### Work to complete
In the records that follow, find the line with "Pipeline met Deployment*"; from there, retype every line exactly through the line with "Unlimited runs |", which also belongs to the answer.

### Provided records
┄┄┄┄┄┄┄┄┄┄

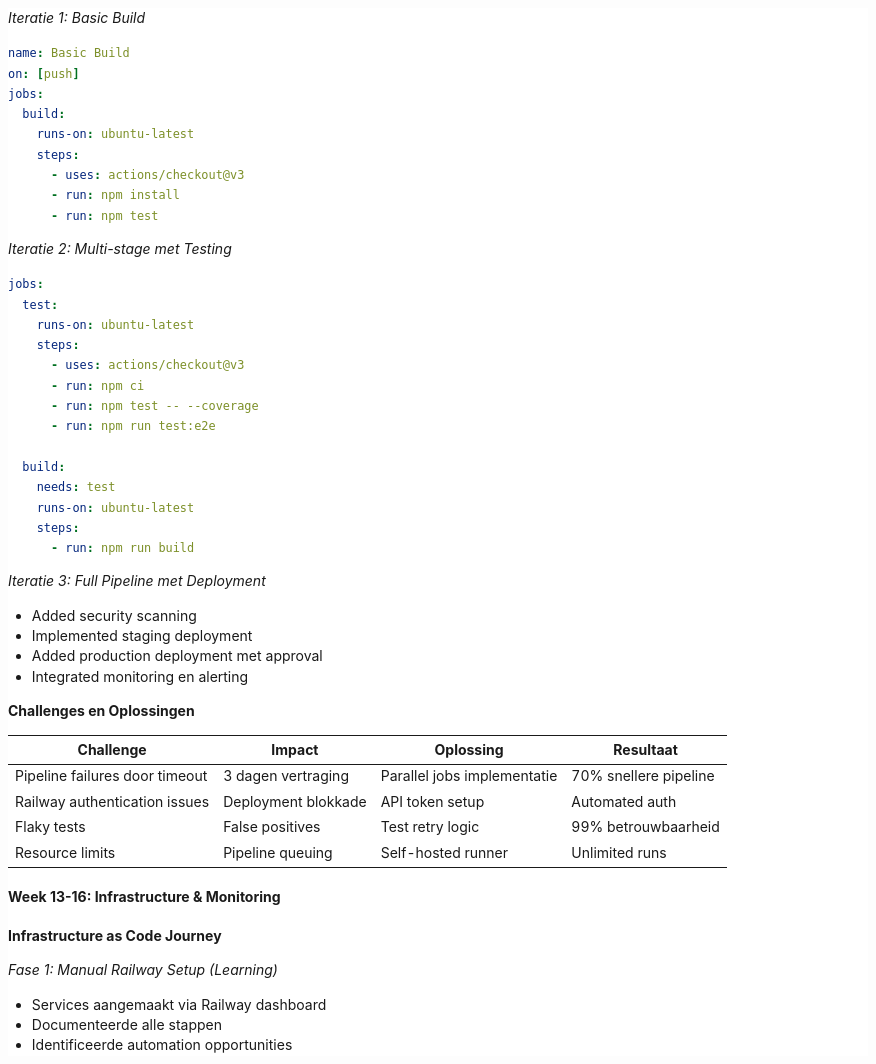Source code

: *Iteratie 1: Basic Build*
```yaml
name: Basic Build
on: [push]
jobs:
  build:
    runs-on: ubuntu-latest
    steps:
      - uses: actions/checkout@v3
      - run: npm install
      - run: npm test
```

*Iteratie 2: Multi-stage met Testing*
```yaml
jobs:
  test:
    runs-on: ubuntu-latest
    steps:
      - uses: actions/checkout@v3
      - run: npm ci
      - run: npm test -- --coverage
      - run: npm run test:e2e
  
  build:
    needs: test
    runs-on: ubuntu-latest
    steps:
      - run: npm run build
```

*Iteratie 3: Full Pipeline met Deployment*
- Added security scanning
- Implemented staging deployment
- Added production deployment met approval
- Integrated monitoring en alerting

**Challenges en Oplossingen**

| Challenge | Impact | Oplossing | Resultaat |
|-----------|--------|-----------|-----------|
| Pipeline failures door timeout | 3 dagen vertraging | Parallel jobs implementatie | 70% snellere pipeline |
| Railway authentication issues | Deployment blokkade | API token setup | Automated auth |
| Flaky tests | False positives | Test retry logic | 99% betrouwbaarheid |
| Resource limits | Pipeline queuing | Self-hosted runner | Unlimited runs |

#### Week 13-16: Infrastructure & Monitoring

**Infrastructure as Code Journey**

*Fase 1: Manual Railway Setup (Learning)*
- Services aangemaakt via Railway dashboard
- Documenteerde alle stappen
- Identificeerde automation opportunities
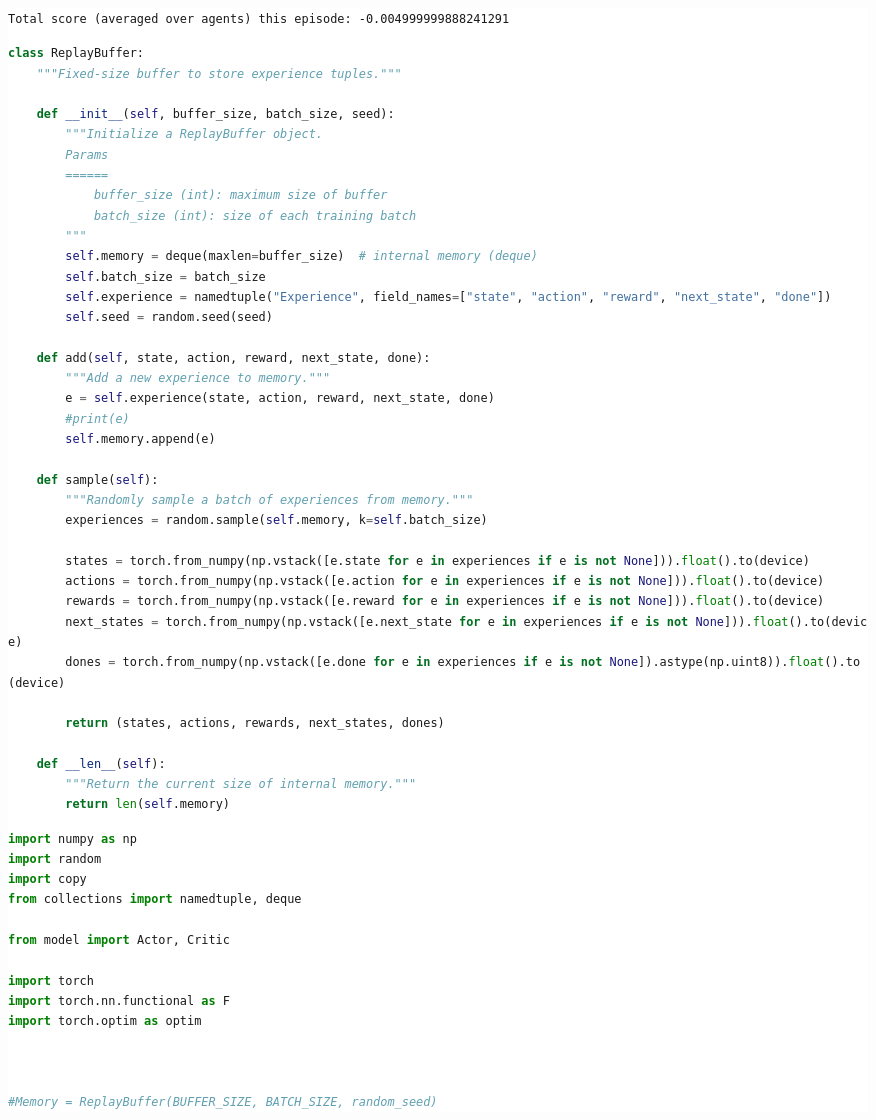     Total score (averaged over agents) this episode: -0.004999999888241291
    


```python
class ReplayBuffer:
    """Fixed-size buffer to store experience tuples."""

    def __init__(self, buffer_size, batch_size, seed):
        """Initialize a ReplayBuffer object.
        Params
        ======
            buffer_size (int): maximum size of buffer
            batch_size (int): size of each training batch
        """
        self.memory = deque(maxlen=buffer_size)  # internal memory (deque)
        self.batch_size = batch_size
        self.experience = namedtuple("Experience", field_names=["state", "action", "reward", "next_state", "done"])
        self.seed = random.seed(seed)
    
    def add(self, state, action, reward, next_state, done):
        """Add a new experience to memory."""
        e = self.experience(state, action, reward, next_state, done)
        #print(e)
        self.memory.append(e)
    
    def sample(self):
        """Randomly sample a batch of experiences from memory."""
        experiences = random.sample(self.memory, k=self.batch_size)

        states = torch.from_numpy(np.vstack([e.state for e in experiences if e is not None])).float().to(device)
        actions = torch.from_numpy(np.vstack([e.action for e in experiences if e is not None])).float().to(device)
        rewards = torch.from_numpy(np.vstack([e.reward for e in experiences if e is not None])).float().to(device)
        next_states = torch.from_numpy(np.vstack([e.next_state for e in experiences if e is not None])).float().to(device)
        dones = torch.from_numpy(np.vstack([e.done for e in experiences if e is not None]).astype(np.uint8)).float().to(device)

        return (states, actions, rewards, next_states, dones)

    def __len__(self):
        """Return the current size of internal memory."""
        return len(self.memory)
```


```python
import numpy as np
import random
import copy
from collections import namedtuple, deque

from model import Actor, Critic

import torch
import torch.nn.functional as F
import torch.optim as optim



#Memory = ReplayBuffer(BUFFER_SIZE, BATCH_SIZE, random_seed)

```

┄┄┄┄┄┄┄┄┄┄

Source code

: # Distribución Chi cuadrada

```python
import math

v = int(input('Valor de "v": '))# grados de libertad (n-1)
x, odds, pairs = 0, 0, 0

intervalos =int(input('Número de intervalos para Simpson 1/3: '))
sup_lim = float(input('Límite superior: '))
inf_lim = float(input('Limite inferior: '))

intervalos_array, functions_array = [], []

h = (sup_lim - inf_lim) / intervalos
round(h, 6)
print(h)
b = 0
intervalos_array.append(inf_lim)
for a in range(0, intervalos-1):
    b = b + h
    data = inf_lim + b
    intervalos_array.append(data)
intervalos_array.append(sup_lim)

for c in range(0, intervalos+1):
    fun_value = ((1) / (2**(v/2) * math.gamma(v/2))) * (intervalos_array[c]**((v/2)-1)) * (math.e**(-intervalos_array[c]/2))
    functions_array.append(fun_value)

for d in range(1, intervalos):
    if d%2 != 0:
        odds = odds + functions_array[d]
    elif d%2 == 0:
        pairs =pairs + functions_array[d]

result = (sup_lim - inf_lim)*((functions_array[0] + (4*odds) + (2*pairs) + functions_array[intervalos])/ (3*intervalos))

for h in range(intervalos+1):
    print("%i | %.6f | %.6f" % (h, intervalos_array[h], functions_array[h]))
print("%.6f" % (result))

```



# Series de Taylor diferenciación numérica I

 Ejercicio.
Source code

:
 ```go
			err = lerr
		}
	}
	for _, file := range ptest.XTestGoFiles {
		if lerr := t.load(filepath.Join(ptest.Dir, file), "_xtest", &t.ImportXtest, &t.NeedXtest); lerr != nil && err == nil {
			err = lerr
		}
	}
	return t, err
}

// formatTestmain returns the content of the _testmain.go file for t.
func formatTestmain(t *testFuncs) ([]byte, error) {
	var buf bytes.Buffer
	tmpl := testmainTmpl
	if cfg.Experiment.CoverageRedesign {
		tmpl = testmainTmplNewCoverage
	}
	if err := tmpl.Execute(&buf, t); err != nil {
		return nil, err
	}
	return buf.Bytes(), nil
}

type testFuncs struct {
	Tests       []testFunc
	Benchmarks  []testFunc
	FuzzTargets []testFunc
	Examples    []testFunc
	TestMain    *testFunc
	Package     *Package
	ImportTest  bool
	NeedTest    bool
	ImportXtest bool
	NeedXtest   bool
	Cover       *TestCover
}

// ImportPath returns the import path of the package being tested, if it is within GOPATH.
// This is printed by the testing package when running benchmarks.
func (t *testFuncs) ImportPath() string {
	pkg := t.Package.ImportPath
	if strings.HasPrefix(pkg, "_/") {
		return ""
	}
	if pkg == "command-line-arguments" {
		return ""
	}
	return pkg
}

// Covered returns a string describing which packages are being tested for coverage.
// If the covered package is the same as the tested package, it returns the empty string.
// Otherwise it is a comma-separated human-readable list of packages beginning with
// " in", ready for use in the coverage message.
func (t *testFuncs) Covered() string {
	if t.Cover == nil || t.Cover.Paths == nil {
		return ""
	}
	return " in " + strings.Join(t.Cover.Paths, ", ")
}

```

┄┄┄┄┄┄┄┄┄┄

### Task solution
*Iteratie 3: Full Pipeline met Deployment*
- Added security scanning
- Implemented staging deployment
- Added production deployment met approval
- Integrated monitoring en alerting

**Challenges en Oplossingen**

| Challenge | Impact | Oplossing | Resultaat |
|-----------|--------|-----------|-----------|
| Pipeline failures door timeout | 3 dagen vertraging | Parallel jobs implementatie | 70% snellere pipeline |
| Railway authentication issues | Deployment blokkade | API token setup | Automated auth |
| Flaky tests | False positives | Test retry logic | 99% betrouwbaarheid |
| Resource limits | Pipeline queuing | Self-hosted runner | Unlimited runs |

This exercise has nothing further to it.